▶ _PROBLEMS_
1 > Answer these questions from the passage on writing XS routines for r2p:
(a) What does the NO_INIT directive suppress?
(b) Why does xsubpp know to assign theta to ST(2)?
(c) In which file is r2p.o added to the OBJECT list?
2 > Write the next part of the passage on XS routines for r2p, starting after its last sentence.

The NO_INIT directive suppresses initialization from the Perl stack.

The CODE directive tells xsubpp that we will supply C code to call the target routine. xsubpp still declares RETVAL for us, but we have to assign the return value to it. The call to r2p is

RETVAL = r2p(x, y, &theta);

This is not an XS directive; it is a C statement, and will be passed through to the C compiler. Therefore, it ends with a semicolon.

The OUTPUT directive lists values that are to be copied back to Perl scalars. The order in which we list them doesn't matter; xsubpp knows where each value goes. We need to return both RETVAL and theta.

Here is the xsub that xsubpp generates for this XS routine.

XS(XS_Geometry_r2p)
{
    dXSARGS;
    if (items != 3)
        croak("Usage: Geometry::r2p(x, y, theta)");
    {
        double  x = (double)SvNV(ST(0));
        double  y = (double)SvNV(ST(1));
        double  theta;
        double  RETVAL;
                RETVAL = r2p(x, y, &theta);
        sv_setnv(ST(2), (double)theta);
        SvSETMAGIC(ST(2));
        ST(0) = sv_newmortal();
        sv_setnv(ST(0), (double)RETVAL);
    }
    XSRETURN(1);
}

It looks very much like the xsub for hypotenuse. xsubpp declares theta for us, so that we can pass its address to r2p. It also generates these lines to return theta to Perl

sv_setnv(ST(2), (double)theta);
SvSETMAGIC(ST(2));

It knows to assign theta to ST(2), because we declared theta as the 3rd parameter to r2p. SvSETMAGIC ensures that the scalar at ST(2) will be created, if necessary. It must be created, for example, if it is a non-existent array or hash value.

Test

We can add r2p to the Geometry module. Copy r2p.c and r2p.h into the module directory and add r2p.o to the OBJECT list in Makefile.PL. Add an

#include "r2p.h"

line and the XS code shown above to Geometry.xs. Add

my $theta;
my $r = Geometry::r2p(3, 4, $theta);
print "$r, $theta\n";

to test.pl. Now do

.../development/Geometry>perl Makefile.pl
.../development/Geometry>make
.../development/Geometry>make test

The output should be

1..1
ok 1
5
5, 0.927295218001612

`r2p_list`

In the examples above, the Perl routine and the target routine have essentially the same name and signature. However, this isn't necessary. For example, in Perl, it would be more natural to call a routine like r2p as

($r, $theta) = r2p_list($x, $y);

We can obtain this calling sequence with this XS routine

void
r2p_list(x, y)
        double  x
        double  y
        PREINIT:
        double  r;
        double  theta;
        PPCODE:
                r = r2p(x, y, &theta);
        EXTEND(SP, 2);
        PUSHs(sv_2mortal(newSVnv(r    )));
        PUSHs(sv_2mortal(newSVnv(theta)));

There are a few differences between this XS routine and the one that we wrote above for r2p.

The name of the XS routine doesn't match the name of the target routine. xsubpp doesn't need the name of the target routine, because we are supplying the code to call the target routine. xsubpp still uses the name of the XS routine to derive the name of the Perl routine.

▶ _SOURCE MATERIAL_
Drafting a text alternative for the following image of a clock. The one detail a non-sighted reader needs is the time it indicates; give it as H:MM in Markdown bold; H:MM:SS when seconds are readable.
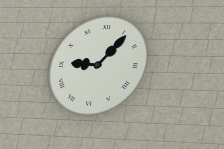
**9:06**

▶ _SET OF ANSWERS_
1 >
(a) It suppresses initialization from the Perl stack.
(b) It knows this because theta was declared as the third parameter to r2p.
(c) It is added to the OBJECT list in Makefile.PL.

2 >
The return type of r2p_list is void. This doesn't mean that r2p_list doesn't return anything. Rather, it tells xsubpp that we will supply the code to return values to Perl. Therefore, xsubpp doesn't declare RETVAL for us.

The PREINIT directive gives us a place to declare C variables. Without it, xsubpp might emit executable C code before our variable declarations, which is a syntax error in C. We declare two C variables: r and theta.

The PPCODE directive is similar to the CODE directive. It tells xsubpp that we will supply both the C code to call r2p and the PP code to return values to Perl. PP code is Perl Pseudocode; it is the internal language that the Perl interpreter executes.

The C code to call r2p is

r = r2p(x, y, &theta);

and the PP code to return values to Perl is

EXTEND(SP, 2);
PUSHs(sv_2mortal(newSVnv(r    )));
PUSHs(sv_2mortal(newSVnv(theta)));

The EXTEND macro allocates space on the stack for 2 scalars, and the PUSHs macros push the scalars onto the stack. The PP macros are passed through to the C compiler, so they end with semicolons, like any other line of C code.

The xsub that xsubpp generates is

XS(XS_Geometry_r2p_list)
{
    dXSARGS;
    if (items != 2)
        croak("Usage: Geometry::r2p_list(x, y)");
    SP -= items;
    {
        double  x = (double)SvNV(ST(0));
        double  y = (double)SvNV(ST(1));
        double  r;
        double  theta;
                r = r2p(x, y, &theta);
        EXTEND(SP, 2);
        PUSHs(sv_2mortal(newSVnv(r    )));
        PUSHs(sv_2mortal(newSVnv(theta)));
        PUTBACK;
        return;
    }
}

xsubpp emits code to extract our arguments from the Perl stack, as before. It passes our C variable declarations and our subroutine call through unchanged. It also passes our PP code through.

The biggest difference between XS_Geometry_r2p and XS_Geometry_r2p_list is the stack management. XS_Geometry_r2p uses an XSRETURN(1) macro call to return one value on the stack. XS_Geometry_r2p_list lowers SP by the number of input parameters, and then issues a PUTBACK macro before returning.

I don't actually understand what any of the stack macros do. I wrote the glue routines shown above by following the examples in perlxs. The macros are defined in /usr/local/lib/perl5/version/architecture/CORE/*.h, but when I tried reading them, I quickly got lost in a maze of #defines, #ifdefs, typedefs, and internal Perl data structures.

Lacking a principled understanding of Perl stack management, you can't actually write PP code: all you can do is follow working examples, as I have. The examples in perlxs appear to be adequate for most xsubs.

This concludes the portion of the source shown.